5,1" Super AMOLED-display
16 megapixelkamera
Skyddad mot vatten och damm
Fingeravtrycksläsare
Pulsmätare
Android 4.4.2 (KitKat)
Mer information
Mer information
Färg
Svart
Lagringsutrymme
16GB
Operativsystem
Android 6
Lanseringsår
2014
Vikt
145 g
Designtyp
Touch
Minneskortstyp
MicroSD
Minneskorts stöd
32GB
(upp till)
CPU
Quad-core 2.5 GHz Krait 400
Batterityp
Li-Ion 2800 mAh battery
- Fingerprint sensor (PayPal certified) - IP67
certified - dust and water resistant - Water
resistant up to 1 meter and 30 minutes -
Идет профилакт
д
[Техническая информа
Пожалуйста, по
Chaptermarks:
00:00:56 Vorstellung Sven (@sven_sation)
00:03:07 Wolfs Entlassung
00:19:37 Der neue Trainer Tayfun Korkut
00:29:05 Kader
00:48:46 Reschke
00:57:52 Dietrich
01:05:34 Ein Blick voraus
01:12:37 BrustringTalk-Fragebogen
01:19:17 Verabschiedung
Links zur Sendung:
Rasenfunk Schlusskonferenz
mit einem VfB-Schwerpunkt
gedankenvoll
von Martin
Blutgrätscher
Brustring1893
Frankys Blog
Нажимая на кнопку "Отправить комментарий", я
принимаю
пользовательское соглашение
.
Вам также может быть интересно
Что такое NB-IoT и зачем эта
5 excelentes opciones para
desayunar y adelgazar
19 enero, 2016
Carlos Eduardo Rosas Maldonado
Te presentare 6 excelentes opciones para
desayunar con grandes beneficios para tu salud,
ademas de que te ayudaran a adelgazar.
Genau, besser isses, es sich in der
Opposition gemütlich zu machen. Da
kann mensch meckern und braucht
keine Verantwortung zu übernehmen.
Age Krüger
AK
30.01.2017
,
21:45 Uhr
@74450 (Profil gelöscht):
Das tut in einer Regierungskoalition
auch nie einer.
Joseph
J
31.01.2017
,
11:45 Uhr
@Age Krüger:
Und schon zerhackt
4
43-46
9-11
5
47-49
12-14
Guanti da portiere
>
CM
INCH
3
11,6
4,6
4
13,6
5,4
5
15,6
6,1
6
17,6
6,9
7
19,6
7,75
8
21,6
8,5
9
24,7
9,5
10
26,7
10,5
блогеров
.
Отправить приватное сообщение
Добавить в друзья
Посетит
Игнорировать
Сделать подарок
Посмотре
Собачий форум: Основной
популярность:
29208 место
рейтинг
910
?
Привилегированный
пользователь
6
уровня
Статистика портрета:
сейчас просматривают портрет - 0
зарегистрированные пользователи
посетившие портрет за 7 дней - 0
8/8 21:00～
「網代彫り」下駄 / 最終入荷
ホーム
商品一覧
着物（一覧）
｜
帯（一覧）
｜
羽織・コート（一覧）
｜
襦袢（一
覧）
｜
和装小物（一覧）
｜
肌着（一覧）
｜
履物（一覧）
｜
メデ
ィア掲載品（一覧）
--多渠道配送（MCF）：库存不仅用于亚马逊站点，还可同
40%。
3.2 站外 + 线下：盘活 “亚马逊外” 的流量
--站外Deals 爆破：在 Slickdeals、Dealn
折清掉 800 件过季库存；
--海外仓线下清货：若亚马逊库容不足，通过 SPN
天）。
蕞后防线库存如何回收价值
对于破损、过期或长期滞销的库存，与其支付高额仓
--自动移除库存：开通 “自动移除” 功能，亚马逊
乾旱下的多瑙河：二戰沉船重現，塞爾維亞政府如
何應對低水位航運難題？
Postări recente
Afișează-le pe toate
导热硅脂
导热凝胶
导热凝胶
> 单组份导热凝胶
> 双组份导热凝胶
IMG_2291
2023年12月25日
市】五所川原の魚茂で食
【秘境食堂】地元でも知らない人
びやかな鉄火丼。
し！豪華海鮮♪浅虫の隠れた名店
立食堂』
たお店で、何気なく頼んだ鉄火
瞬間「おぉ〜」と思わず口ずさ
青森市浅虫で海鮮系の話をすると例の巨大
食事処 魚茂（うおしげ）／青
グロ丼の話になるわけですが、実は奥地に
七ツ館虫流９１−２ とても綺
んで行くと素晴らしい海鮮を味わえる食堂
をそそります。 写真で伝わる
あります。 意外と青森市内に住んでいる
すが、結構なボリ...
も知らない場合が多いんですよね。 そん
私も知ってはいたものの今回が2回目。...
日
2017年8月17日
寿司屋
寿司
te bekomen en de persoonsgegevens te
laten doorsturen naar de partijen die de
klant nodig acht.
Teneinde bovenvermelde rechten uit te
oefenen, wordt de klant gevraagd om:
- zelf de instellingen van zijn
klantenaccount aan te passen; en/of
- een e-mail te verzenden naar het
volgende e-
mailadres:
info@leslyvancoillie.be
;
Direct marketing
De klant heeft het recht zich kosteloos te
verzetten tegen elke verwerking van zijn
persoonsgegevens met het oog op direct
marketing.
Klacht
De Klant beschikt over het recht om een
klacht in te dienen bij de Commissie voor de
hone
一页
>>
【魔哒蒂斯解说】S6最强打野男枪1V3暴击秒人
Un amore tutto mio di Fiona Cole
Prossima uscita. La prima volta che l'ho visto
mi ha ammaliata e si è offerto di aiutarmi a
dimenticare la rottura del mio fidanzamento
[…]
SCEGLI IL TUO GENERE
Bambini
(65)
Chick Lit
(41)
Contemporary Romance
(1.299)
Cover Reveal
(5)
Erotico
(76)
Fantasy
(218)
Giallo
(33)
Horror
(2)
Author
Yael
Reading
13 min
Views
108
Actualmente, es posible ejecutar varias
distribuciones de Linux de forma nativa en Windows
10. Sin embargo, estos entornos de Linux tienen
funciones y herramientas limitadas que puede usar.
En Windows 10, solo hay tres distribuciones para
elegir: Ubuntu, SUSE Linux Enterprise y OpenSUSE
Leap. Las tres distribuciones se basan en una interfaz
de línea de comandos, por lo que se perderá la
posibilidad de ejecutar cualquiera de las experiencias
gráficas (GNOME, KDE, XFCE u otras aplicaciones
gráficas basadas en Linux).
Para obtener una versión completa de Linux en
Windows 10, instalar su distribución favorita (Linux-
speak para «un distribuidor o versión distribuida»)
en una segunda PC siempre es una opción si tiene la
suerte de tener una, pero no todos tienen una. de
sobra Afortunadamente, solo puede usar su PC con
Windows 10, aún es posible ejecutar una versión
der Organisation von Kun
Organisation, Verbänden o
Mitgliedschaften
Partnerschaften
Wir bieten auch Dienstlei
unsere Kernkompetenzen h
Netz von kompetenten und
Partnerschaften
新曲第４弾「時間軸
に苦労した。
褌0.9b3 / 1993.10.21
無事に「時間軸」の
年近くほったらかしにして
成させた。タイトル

+===+

--- Problem requirements ---
Give back each line above exactly as written.

--- Final answer ---
5,1" Super AMOLED-display
16 megapixelkamera
Skyddad mot vatten och damm
Fingeravtrycksläsare
Pulsmätare
Android 4.4.2 (KitKat)
Mer information
Mer information
Färg
Svart
Lagringsutrymme
16GB
Operativsystem
Android 6
Lanseringsår
2014
Vikt
145 g
Designtyp
Touch
Minneskortstyp
MicroSD
Minneskorts stöd
32GB
(upp till)
CPU
Quad-core 2.5 GHz Krait 400
Batterityp
Li-Ion 2800 mAh battery
- Fingerprint sensor (PayPal certified) - IP67
certified - dust and water resistant - Water
resistant up to 1 meter and 30 minutes -
Идет профилакт
д
[Техническая информа
Пожалуйста, по
Chaptermarks:
00:00:56 Vorstellung Sven (@sven_sation)
00:03:07 Wolfs Entlassung
00:19:37 Der neue Trainer Tayfun Korkut
00:29:05 Kader
00:48:46 Reschke
00:57:52 Dietrich
01:05:34 Ein Blick voraus
01:12:37 BrustringTalk-Fragebogen
01:19:17 Verabschiedung
Links zur Sendung:
Rasenfunk Schlusskonferenz
mit einem VfB-Schwerpunkt
gedankenvoll
von Martin
Blutgrätscher
Brustring1893
Frankys Blog
Нажимая на кнопку "Отправить комментарий", я
принимаю
пользовательское соглашение
.
Вам также может быть интересно
Что такое NB-IoT и зачем эта
5 excelentes opciones para
desayunar y adelgazar
19 enero, 2016
Carlos Eduardo Rosas Maldonado
Te presentare 6 excelentes opciones para
desayunar con grandes beneficios para tu salud,
ademas de que te ayudaran a adelgazar.
Genau, besser isses, es sich in der
Opposition gemütlich zu machen. Da
kann mensch meckern und braucht
keine Verantwortung zu übernehmen.
Age Krüger
AK
30.01.2017
,
21:45 Uhr
@74450 (Profil gelöscht):
Das tut in einer Regierungskoalition
auch nie einer.
Joseph
J
31.01.2017
,
11:45 Uhr
@Age Krüger:
Und schon zerhackt
4
43-46
9-11
5
47-49
12-14
Guanti da portiere
>
CM
INCH
3
11,6
4,6
4
13,6
5,4
5
15,6
6,1
6
17,6
6,9
7
19,6
7,75
8
21,6
8,5
9
24,7
9,5
10
26,7
10,5
блогеров
.
Отправить приватное сообщение
Добавить в друзья
Посетит
Игнорировать
Сделать подарок
Посмотре
Собачий форум: Основной
популярность:
29208 место
рейтинг
910
?
Привилегированный
пользователь
6
уровня
Статистика портрета:
сейчас просматривают портрет - 0
зарегистрированные пользователи
посетившие портрет за 7 дней - 0
8/8 21:00～
「網代彫り」下駄 / 最終入荷
ホーム
商品一覧
着物（一覧）
｜
帯（一覧）
｜
羽織・コート（一覧）
｜
襦袢（一
覧）
｜
和装小物（一覧）
｜
肌着（一覧）
｜
履物（一覧）
｜
メデ
ィア掲載品（一覧）
--多渠道配送（MCF）：库存不仅用于亚马逊站点，还可同
40%。
3.2 站外 + 线下：盘活 “亚马逊外” 的流量
--站外Deals 爆破：在 Slickdeals、Dealn
折清掉 800 件过季库存；
--海外仓线下清货：若亚马逊库容不足，通过 SPN
天）。
蕞后防线库存如何回收价值
对于破损、过期或长期滞销的库存，与其支付高额仓
--自动移除库存：开通 “自动移除” 功能，亚马逊
乾旱下的多瑙河：二戰沉船重現，塞爾維亞政府如
何應對低水位航運難題？
Postări recente
Afișează-le pe toate
导热硅脂
导热凝胶
导热凝胶
> 单组份导热凝胶
> 双组份导热凝胶
IMG_2291
2023年12月25日
市】五所川原の魚茂で食
【秘境食堂】地元でも知らない人
びやかな鉄火丼。
し！豪華海鮮♪浅虫の隠れた名店
立食堂』
たお店で、何気なく頼んだ鉄火
瞬間「おぉ〜」と思わず口ずさ
青森市浅虫で海鮮系の話をすると例の巨大
食事処 魚茂（うおしげ）／青
グロ丼の話になるわけですが、実は奥地に
七ツ館虫流９１−２ とても綺
んで行くと素晴らしい海鮮を味わえる食堂
をそそります。 写真で伝わる
あります。 意外と青森市内に住んでいる
すが、結構なボリ...
も知らない場合が多いんですよね。 そん
私も知ってはいたものの今回が2回目。...
日
2017年8月17日
寿司屋
寿司
te bekomen en de persoonsgegevens te
laten doorsturen naar de partijen die de
klant nodig acht.
Teneinde bovenvermelde rechten uit te
oefenen, wordt de klant gevraagd om:
- zelf de instellingen van zijn
klantenaccount aan te passen; en/of
- een e-mail te verzenden naar het
volgende e-
mailadres:
info@leslyvancoillie.be
;
Direct marketing
De klant heeft het recht zich kosteloos te
verzetten tegen elke verwerking van zijn
persoonsgegevens met het oog op direct
marketing.
Klacht
De Klant beschikt over het recht om een
klacht in te dienen bij de Commissie voor de
hone
一页
>>
【魔哒蒂斯解说】S6最强打野男枪1V3暴击秒人
Un amore tutto mio di Fiona Cole
Prossima uscita. La prima volta che l'ho visto
mi ha ammaliata e si è offerto di aiutarmi a
dimenticare la rottura del mio fidanzamento
[…]
SCEGLI IL TUO GENERE
Bambini
(65)
Chick Lit
(41)
Contemporary Romance
(1.299)
Cover Reveal
(5)
Erotico
(76)
Fantasy
(218)
Giallo
(33)
Horror
(2)
Author
Yael
Reading
13 min
Views
108
Actualmente, es posible ejecutar varias
distribuciones de Linux de forma nativa en Windows
10. Sin embargo, estos entornos de Linux tienen
funciones y herramientas limitadas que puede usar.
En Windows 10, solo hay tres distribuciones para
elegir: Ubuntu, SUSE Linux Enterprise y OpenSUSE
Leap. Las tres distribuciones se basan en una interfaz
de línea de comandos, por lo que se perderá la
posibilidad de ejecutar cualquiera de las experiencias
gráficas (GNOME, KDE, XFCE u otras aplicaciones
gráficas basadas en Linux).
Para obtener una versión completa de Linux en
Windows 10, instalar su distribución favorita (Linux-
speak para «un distribuidor o versión distribuida»)
en una segunda PC siempre es una opción si tiene la
suerte de tener una, pero no todos tienen una. de
sobra Afortunadamente, solo puede usar su PC con
Windows 10, aún es posible ejecutar una versión
der Organisation von Kun
Organisation, Verbänden o
Mitgliedschaften
Partnerschaften
Wir bieten auch Dienstlei
unsere Kernkompetenzen h
Netz von kompetenten und
Partnerschaften
新曲第４弾「時間軸
に苦労した。
褌0.9b3 / 1993.10.21
無事に「時間軸」の
年近くほったらかしにして
成させた。タイトル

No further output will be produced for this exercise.